Nelson Mandela. Combien de pays peuvent se résumer à un seul nom ? Vingt-sept années passées derrière les barreaux pour arracher la liberté de la majorité noire feront de lui le premier président de l’Afrique du Sud démocratique. Pourtant, à l’annonce de sa mort un doux soir de décembre 2013, les Sud-Africains hésitent. Certains dansent pour célébrer le héros devant sa résidence cossue de Johannesburg, d’autres n’ont guère envie de se déplacer malgré le déferlement des caméras du monde entier. Le jour de la commémoration nationale, sous les yeux des dignitaires étrangers, à peine la moitié des gradins du stade près de Soweto, conçu en forme de calebasse¹, seront occupés.
Mille-feuille de peuples, formés par des siècles de migrations continues, des communautés bantoues aux colons européens, l’Afrique du Sud a besoin d’un ingrédient clé pour tenir ensemble : l’espoir. Face à l’ordre établi, le combattant xhosa Mandela, avec l’aide de ses camarades du Congrès national africain (ANC), avait ainsi incarné une puissante conviction : rien n’est jamais impossible. L’inébranlable peut un jour vaciller.
Sur cette terre rouge ocre qui a trop saigné, meurtrie par plus de trois siècles d’oppression raciale d’une brutalité inouïe, les Sud-Africains se sont forgés dans la lutte. Ils en sont fiers. Fiers d’avoir imaginé un avenir où chacun aurait sa place. Fiers d’être cette nation « arc-en-ciel » qui a séduit le reste du monde. Fiers d’offrir à l’étranger leur philosophie de l’ubuntu dans laquelle un être humain n’existe que grâce à tous les autres. La promesse d’un monde profondément fraternel.
=-=-=
Poursuivez le texte ci-dessus sur Nelson Mandela et l'Afrique du Sud en reprenant juste après sa dernière phrase.

Données extraites ::
=-=-=
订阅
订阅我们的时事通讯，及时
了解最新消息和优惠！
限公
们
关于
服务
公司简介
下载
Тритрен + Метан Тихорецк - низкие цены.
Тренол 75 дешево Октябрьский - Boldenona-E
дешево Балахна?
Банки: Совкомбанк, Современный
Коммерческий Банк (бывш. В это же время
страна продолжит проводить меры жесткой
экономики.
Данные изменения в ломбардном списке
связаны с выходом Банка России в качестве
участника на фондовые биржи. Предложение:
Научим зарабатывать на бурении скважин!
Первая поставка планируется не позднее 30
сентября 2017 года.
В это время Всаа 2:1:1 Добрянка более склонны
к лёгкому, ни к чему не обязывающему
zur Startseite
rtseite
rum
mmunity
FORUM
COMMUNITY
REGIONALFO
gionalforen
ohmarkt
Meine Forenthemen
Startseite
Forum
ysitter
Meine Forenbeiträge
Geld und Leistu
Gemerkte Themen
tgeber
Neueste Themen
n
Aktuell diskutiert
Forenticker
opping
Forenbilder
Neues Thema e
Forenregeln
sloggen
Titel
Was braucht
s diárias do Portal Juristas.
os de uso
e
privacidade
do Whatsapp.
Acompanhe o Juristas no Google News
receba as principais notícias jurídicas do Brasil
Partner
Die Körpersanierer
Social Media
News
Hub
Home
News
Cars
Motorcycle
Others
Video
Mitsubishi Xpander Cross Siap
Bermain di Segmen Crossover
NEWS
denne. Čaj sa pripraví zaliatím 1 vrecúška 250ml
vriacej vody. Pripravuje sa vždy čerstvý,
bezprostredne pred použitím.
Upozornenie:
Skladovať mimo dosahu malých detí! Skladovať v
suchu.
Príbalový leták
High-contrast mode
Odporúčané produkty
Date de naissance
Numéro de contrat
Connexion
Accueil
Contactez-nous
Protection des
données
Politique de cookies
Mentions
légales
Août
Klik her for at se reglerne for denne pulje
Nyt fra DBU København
=-=-=
Réponse proposée ::
Ils s’appellent Sihle, Zanele ou encore Mangi. Dans les ruelles entremêlées des townships d’Alexandra ou de Khayelitsha, vous les trouverez assis chez eux, dans des shacks, ces patchworks brinquebalants de bouts de tôles d’une unique pièce. Ou au shebeen du coin, attablés dans ces gargotes illégales sous l’apartheid. La vingtaine, ils appartiennent à la génération des born free, les « nés libres ». Ils sont venus au monde quand leurs parents et grands-parents ont mis pour la première fois un bulletin dans l’urne en 1994. Le régime ségrégationniste de la minorité blanche figure dans leurs livres d’histoire.
Sont-ils libres pour autant ? Un silence. « Eish… » répondent-ils, de cette interjection si répandue mais intraduisible. Comprenez : « C’est compliqué ». Ces jeunes Noirs veulent choisir leur vie, mais un chômage massif les enferme dans un immobilisme désespérant. Leurs frustrations grandissent. L’Afrique du Sud ne quitte pas le podium des pays les plus inégalitaires au monde. Au loin, de l’autre côté de l’autoroute de 2x4 voies, derrière les hauts murs surmontés de barbelés et de caméras de surveillance, ils constatent qu’une minorité reste privilégiée. Majoritairement des Blancs, mais désormais rejoints par une petite partie des Noirs, nouveaux arrivants de la classe moyenne.
La colère des laissés-pour-compte de la nouvelle Afrique du Sud est sourde, mais se fait de plus en plus entendre. Dans les rues, dans les mines, sur les campus, on « toy-toye » comme sous l’ordre ancien. Une contestation en dansant, chantant, criant, en brûlant des pneus et des poubelles pour rendre la grogne plus spectaculaire. « Le bulletin de vote ne se mange pas », crie-t-on.
Les discriminations héritées du passé sont encore trop présentes. Comment les Sud-Africains peuvent-ils s’émanciper dans un pays qui demeure une « maison hantée » s’interroge, implacable, la poétesse Koleka Putuma². Pour cette « née libre » qui explore « la douleur noire », l’oppressé et l’oppresseur n’ont pas disparu dans cette démocratie qui ne serait que de façade.
« Nous sommes une société qui est blessée, abîmée par notre passé, paralysée par notre présent, et hésitante sur notre avenir » résumait le chef de l’État Cyril Ramaphosa, peu de temps après son accession au pouvoir en 2018. « Cela expliquerait pourquoi nous sommes si facilement enclins à la colère et à la violence. »
Comment alors accéder à la liberté ? C’est « un long chemin » avait constaté Nelson Mandela³. La route est sinueuse. Ami visiteur, accrochez-vous, l’Afrique du Sud n’est pas de tout repos. Son peuple a l’âme tumultueuse et tourmentée. Volontiers frondeur, il aime gronder. Fier d’exister.
1 Fruit aux parois dures, servant de récipient.
2 Collective Amnesia, 2017.
3 Un long chemin vers la liberté, 1994.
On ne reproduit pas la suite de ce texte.